QA Environment

Introduction

The qa environment is a specialized, non-interactive environment designed for question-answering tasks. The agent receives context or a question via the Task.prompt and is expected to provide a final text response.

Setup

No environment-specific setup actions are typically required for qa tasks. The question or context is provided directly in the Task.prompt.

from hud.task import Task

qa_task = Task(
    prompt="What is the powerhouse of the cell?",
    gym="qa" # Specify the QA environment
    # evaluate=... (see below)
)

Refer to Task Setup Configuration for the general concept of how setup steps could be defined in a Task, although they are generally not needed for qa.

Step Interaction

Agents interact with the qa environment primarily by submitting their final answer.

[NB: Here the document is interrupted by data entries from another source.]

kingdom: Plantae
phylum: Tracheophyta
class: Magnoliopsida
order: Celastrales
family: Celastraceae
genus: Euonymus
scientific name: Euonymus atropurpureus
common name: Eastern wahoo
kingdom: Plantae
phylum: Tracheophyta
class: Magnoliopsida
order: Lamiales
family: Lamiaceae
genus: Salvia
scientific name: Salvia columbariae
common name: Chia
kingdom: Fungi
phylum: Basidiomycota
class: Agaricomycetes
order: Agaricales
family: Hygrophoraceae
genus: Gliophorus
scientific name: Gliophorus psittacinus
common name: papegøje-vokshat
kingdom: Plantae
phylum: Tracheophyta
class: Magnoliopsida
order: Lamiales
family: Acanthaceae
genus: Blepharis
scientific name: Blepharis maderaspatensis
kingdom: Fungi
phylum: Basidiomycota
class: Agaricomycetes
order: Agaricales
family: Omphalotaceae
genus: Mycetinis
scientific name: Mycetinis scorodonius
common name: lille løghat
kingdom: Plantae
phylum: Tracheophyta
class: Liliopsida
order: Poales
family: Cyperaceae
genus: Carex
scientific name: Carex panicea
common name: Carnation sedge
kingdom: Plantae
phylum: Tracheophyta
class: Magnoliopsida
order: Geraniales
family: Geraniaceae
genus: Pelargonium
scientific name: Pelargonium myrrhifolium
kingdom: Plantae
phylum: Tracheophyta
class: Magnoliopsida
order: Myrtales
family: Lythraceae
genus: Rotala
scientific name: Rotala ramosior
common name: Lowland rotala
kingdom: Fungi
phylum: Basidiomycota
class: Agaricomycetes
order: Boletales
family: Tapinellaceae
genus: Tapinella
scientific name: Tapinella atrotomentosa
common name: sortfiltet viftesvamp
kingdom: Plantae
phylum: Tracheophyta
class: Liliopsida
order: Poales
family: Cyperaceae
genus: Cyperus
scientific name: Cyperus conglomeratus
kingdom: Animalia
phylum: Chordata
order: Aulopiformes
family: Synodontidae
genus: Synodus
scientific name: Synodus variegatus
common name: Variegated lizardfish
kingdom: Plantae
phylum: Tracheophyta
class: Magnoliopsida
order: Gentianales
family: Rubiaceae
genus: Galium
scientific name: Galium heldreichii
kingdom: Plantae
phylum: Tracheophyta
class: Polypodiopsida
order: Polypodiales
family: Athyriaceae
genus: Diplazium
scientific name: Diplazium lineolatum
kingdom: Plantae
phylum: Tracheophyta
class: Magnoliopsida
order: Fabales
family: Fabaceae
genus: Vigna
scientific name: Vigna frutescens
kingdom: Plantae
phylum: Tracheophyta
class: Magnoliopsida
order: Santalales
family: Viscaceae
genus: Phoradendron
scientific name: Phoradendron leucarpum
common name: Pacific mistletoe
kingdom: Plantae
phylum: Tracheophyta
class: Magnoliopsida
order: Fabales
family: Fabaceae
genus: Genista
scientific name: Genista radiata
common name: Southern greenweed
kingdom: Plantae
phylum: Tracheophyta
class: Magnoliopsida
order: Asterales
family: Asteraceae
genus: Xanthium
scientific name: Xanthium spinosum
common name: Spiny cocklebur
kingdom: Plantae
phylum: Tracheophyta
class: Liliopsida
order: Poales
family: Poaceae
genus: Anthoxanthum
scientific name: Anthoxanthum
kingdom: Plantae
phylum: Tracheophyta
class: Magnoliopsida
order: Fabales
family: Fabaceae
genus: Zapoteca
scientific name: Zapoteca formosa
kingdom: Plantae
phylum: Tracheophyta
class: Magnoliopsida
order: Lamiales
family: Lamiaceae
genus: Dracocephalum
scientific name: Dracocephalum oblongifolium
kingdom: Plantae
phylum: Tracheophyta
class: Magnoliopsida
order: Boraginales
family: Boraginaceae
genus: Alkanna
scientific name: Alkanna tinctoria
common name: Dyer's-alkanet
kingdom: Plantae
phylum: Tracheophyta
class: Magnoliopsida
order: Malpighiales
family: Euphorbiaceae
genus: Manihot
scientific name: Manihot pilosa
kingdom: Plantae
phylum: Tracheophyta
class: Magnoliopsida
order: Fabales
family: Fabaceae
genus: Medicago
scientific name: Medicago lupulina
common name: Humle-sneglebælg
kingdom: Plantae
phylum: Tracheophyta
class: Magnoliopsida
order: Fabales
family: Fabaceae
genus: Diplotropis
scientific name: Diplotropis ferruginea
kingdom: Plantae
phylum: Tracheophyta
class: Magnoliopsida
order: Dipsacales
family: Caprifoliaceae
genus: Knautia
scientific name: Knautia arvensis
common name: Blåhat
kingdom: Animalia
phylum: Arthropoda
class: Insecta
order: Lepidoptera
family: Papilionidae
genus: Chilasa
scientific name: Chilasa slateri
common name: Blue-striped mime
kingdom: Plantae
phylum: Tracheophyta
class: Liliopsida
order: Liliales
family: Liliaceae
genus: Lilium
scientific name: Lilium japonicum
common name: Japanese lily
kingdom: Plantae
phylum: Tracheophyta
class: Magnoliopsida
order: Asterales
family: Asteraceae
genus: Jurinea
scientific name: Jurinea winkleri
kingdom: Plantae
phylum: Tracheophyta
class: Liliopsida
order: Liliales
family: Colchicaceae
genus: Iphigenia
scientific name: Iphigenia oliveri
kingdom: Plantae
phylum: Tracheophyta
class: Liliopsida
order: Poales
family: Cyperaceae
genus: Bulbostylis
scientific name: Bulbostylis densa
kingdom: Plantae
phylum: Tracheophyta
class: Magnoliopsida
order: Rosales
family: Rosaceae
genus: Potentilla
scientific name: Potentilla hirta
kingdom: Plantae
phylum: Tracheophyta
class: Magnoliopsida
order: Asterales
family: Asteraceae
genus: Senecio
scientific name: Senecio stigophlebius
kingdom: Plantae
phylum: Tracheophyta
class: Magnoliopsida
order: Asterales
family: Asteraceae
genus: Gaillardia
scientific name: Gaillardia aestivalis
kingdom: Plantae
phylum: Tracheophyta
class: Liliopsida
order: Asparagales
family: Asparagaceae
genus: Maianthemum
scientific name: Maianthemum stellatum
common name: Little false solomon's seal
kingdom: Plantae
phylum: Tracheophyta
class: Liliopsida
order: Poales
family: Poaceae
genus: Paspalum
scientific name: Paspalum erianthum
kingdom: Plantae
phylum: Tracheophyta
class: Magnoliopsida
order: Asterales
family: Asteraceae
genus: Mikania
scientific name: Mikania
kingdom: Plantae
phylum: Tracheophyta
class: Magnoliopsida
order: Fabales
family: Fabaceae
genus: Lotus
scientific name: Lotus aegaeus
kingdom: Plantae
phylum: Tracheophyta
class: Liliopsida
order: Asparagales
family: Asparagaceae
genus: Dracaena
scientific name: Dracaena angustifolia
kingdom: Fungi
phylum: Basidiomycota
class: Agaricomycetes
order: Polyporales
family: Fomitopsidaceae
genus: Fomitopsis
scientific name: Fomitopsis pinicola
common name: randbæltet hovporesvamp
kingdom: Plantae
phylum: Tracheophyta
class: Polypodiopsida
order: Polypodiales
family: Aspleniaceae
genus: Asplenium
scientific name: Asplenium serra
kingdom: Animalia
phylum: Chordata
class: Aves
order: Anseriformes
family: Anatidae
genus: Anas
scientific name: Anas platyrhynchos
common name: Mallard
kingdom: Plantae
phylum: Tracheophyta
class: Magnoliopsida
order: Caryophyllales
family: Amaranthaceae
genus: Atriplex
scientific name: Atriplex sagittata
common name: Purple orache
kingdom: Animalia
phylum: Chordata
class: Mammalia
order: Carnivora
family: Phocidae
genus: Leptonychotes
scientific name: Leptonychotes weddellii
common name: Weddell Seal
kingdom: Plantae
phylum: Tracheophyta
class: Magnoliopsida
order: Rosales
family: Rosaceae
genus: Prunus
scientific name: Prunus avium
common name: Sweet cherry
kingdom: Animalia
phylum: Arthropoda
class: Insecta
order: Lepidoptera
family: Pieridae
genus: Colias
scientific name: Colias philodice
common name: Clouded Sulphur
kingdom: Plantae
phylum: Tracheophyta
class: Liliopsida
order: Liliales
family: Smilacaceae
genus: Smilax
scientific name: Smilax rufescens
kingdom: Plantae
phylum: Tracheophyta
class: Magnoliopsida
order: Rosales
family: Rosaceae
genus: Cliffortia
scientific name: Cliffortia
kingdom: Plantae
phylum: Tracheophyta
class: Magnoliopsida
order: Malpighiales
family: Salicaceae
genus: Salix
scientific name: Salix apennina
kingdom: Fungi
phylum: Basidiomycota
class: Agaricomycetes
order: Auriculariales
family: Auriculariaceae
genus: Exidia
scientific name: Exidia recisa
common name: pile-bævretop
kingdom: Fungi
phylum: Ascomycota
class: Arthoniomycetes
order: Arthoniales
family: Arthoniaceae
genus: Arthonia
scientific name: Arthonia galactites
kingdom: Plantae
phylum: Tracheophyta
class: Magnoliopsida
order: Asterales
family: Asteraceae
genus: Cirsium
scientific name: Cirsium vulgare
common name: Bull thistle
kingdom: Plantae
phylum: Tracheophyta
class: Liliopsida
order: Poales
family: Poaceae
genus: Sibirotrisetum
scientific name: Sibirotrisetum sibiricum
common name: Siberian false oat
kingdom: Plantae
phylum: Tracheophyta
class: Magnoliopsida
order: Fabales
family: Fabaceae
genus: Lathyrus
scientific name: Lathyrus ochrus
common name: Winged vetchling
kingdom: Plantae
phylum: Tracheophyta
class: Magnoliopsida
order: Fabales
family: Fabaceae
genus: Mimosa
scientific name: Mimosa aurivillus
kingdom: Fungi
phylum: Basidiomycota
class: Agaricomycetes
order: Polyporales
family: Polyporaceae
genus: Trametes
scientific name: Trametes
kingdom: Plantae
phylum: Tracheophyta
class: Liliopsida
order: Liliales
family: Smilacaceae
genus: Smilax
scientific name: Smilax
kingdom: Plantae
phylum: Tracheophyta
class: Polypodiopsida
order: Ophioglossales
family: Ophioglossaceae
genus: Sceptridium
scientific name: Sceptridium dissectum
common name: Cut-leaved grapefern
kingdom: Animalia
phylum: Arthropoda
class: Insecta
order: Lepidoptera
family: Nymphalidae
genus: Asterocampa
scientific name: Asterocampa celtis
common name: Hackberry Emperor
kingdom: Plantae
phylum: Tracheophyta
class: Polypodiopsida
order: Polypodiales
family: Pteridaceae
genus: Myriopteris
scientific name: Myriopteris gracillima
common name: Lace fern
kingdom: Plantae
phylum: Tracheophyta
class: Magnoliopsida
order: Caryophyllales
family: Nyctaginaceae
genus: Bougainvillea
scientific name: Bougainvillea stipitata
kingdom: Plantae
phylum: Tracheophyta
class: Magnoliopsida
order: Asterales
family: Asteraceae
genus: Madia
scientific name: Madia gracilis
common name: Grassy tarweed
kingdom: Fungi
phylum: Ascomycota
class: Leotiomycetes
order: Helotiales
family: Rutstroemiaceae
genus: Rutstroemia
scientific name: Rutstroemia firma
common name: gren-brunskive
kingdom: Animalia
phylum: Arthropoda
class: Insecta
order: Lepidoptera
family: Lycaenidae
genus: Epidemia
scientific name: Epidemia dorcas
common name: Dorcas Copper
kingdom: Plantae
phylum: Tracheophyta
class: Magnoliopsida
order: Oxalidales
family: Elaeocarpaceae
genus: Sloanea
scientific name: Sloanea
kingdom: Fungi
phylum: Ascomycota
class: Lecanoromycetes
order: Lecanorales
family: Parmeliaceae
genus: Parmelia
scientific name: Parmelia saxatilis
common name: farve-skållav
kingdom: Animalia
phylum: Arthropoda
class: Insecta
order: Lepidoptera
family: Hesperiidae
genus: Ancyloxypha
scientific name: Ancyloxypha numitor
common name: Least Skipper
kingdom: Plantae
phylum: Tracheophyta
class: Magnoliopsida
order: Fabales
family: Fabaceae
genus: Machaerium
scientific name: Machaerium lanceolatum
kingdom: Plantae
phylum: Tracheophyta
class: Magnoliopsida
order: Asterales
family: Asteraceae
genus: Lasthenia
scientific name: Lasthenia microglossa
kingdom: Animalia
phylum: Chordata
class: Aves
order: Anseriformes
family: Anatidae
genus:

  • The agent receives the Task.prompt in the initial Observation.
  • The agent processes the prompt and determines its answer.
  • The agent sends a single ResponseAction containing the answer text to env.step().
# Agent predicts and sends this action:
from hud.adapters.common.types import ResponseAction

action = ResponseAction(text="Mitochondria")
# await env.step([action])

The environment stores the text from the first ResponseAction it receives in an internal env.final_response attribute for evaluation.

Other CLAs: While technically part of the CLA standard, other actions (like ClickAction, TypeAction, ScrollAction, etc.) are not processed or relevant in the standard qa environment.

Evaluate

Evaluation logic is defined in the evaluate attribute of the Task and triggered by env.evaluate(). This logic compares the env.final_response (the text submitted by the agent via ResponseAction) against expected criteria.

Common evaluation methods for qa tasks:

  • response_includes(substring: str | list[str]): Checks if the response text contains the specified substring or all of the substrings in the provided list.
    # Example Task Evaluation (single string):
    evaluate=("response_includes", "mitochondria") 
    # Example Task Evaluation (list of strings):
    # evaluate=("response_includes", ["powerhouse", "cell"]) 
    
  • response_is(expected_text: str): Checks for an exact, case-sensitive match with the expected_text.
    # Example Task Evaluation:
    evaluate=("response_is", "Mitochondria")
    
  • response_match(pattern: str): Checks if the response text matches the provided regular expression pattern.
    # Example Task Evaluation:
    evaluate=("response_match", r"^[Mm]itochondria.?$") # Case-insensitive, optional period
    

Note: The exact names and availability of evaluation functions might evolve. Refer to specific evaluator documentation or examples for the most current details.

Refer to Task Evaluation Configuration for more details on defining evaluation logic.